# Indirect piano exercises



## Mesa

Does anyone else practice non-musical (away from a keyboard) exercises?

I was recommended one, the classic ambidextrosity increaser of consciously attempting most activities with my weak hand, in my case the left. I try to use my mouse, roll cigarettes, draw and drink/eat with the focus on the left whenever i remember. It works rather well, my left hand is gaining on the right in terms of unconscious control and general speed.

I use one of these things:









Which has resulted in my forearms being strangely large, but my grip strength and finger power are much greater, and i can play for easily twice as long without fatigue before i started using one. 20 minutes a day usually, alternating arms for a few months.

Anyone tried any others?


----------



## PetrB

This is a bit more 'direct' but is often, to the uninitiated, counter-intuitive.

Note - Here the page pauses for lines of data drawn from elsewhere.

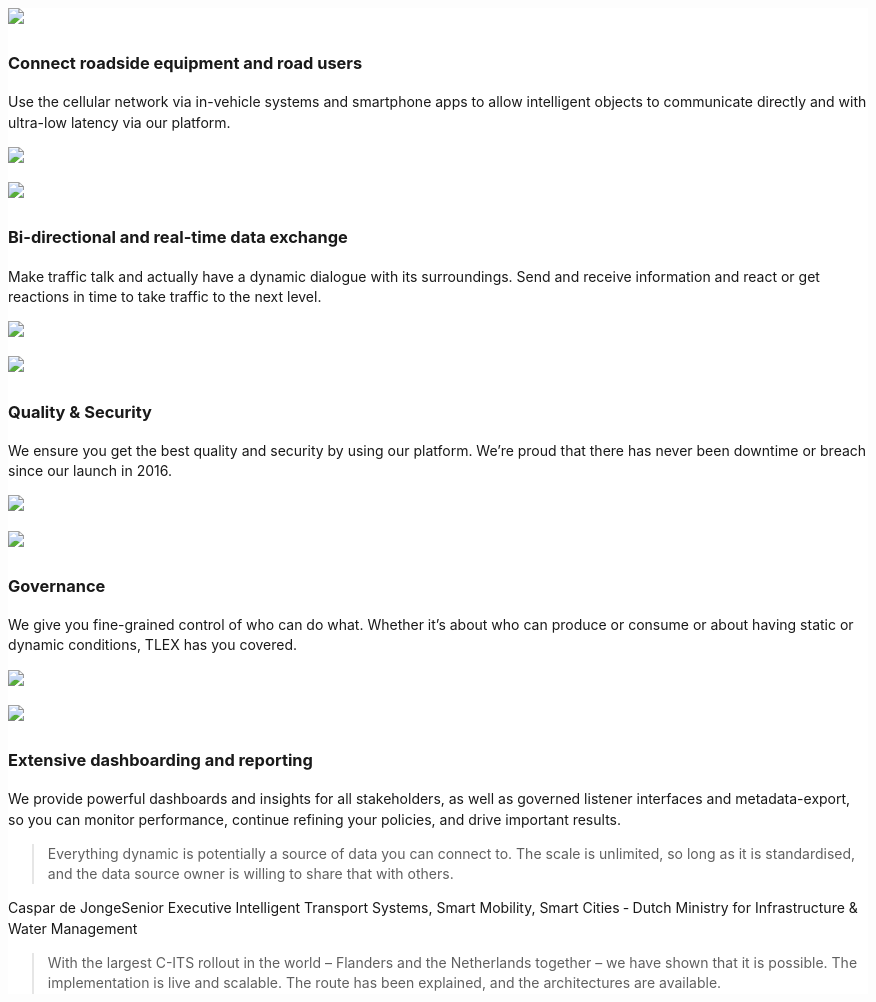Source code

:![](https://monotch.com/wp-content/uploads/2024/02/bus.svg)

### Connect roadside equipment and road users

Use the cellular network via in-vehicle systems and smartphone apps to allow intelligent objects to communicate directly and with ultra-low latency via our platform.

![](https://monotch.com/media/foto-binary-code1-rnh-1500x843px--668x458-crop-50-50-q90.png)

![](https://monotch.com/wp-content/uploads/2024/02/street-road.svg)

### Bi-directional and real-time data exchange

Make traffic talk and actually have a dynamic dialogue with its surroundings. Send and receive information and react or get reactions in time to take traffic to the next level.

![](https://monotch.com/media/foto-binary-code5-rnh100--668x458-crop-50-50-q90.png)

![](https://monotch.com/wp-content/uploads/2024/02/alarm.svg)

### Quality & Security

We ensure you get the best quality and security by using our platform. We’re proud that there has never been downtime or breach since our launch in 2016.

![](https://monotch.com/media/foto-binary-code3-rnh-1500x843px--668x458-crop-50-50-q90.png)

![](https://monotch.com/wp-content/uploads/2024/02/shield.svg)

### Governance

We give you fine-grained control of who can do what. Whether it’s about who can produce or consume or about having static or dynamic conditions, TLEX has you covered.

![](https://monotch.com/media/foto-binary-code4-rnh22--668x458-crop-50-50-q90.png)

![](https://monotch.com/wp-content/uploads/2024/02/screen.svg)

### Extensive dashboarding and reporting

We provide powerful dashboards and insights for all stakeholders, as well as governed listener interfaces and metadata-export, so you can monitor performance, continue refining your policies, and drive important results.

> Everything dynamic is potentially a source of data you can connect to. The scale is unlimited, so long as it is standardised, and the data source owner is willing to share that with others.

Caspar de JongeSenior Executive Intelligent Transport Systems, Smart Mobility, Smart Cities ‐ Dutch Ministry for Infrastructure & Water Management

> With the largest C-ITS rollout in the world – Flanders and the Netherlands together – we have shown that it is possible. The implementation is live and scalable. The route has been explained, and the architectures are available.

On a flat surface, place your hand in that natural 'rounded' position, the basic 'piano position' - be sure your forearms are held about parallel to that plane, just as you would sit at a keyboard.

LIFT - one finger at a time, as if you were preparing for a note strike.
COMPLETELY RELAX ANY AND ALL TENSION SO CREATED - then 'drop' the finger to the surface - NO MUSCLE EFFORT AT ALL SHOULD BE INVOLVED WITH THE RELEASE OF THE FINGER FROM THE RAISED POSITION, the release of the tension and gravity should do all the work.

Repeat, finger by finger.

WHAT IT IS FOR:

The 'supple' hand - the taking advantage, at split-second speed, of any relaxation which can be had at any given moment, even between two sixteenth notes in a rapid passage.

Chopin was huge on the supple hand, most of the Etudes addressing the problem quite specifically. The moment the hand is not spread, or between playing an octave passage, for example and / or any and all other activity, the hand should tend to 'drop back,' as much as is possible, to its natural and relaxed position. 

Practiced correctly, eventually you will feel the 'drop' of the above exercise as near an executed 'snap' when it falls back into position.

Can be done just about anywhere, the ideal in the position suggested, as you would sit at a piano. Opportunity abounds while in transit on a bus, subway, wherever basically, you don't need full concentration on, say, driving a vehicle or operating a chainsaw (LOL.) - to grab a moment here, there, and cumulatively, the time put in will start to show in your keyboard habits.

The goal of this, the relax at any given opportunity, is well-known in all sports training. It has everything to do with not getting tight and or locked tight during performance: not expending unnecessary energy is very much part of what adds up to Stamina, the stamina required to perform longer complete works, or, brief as it is, something like the Prokofiev Toccata.


----------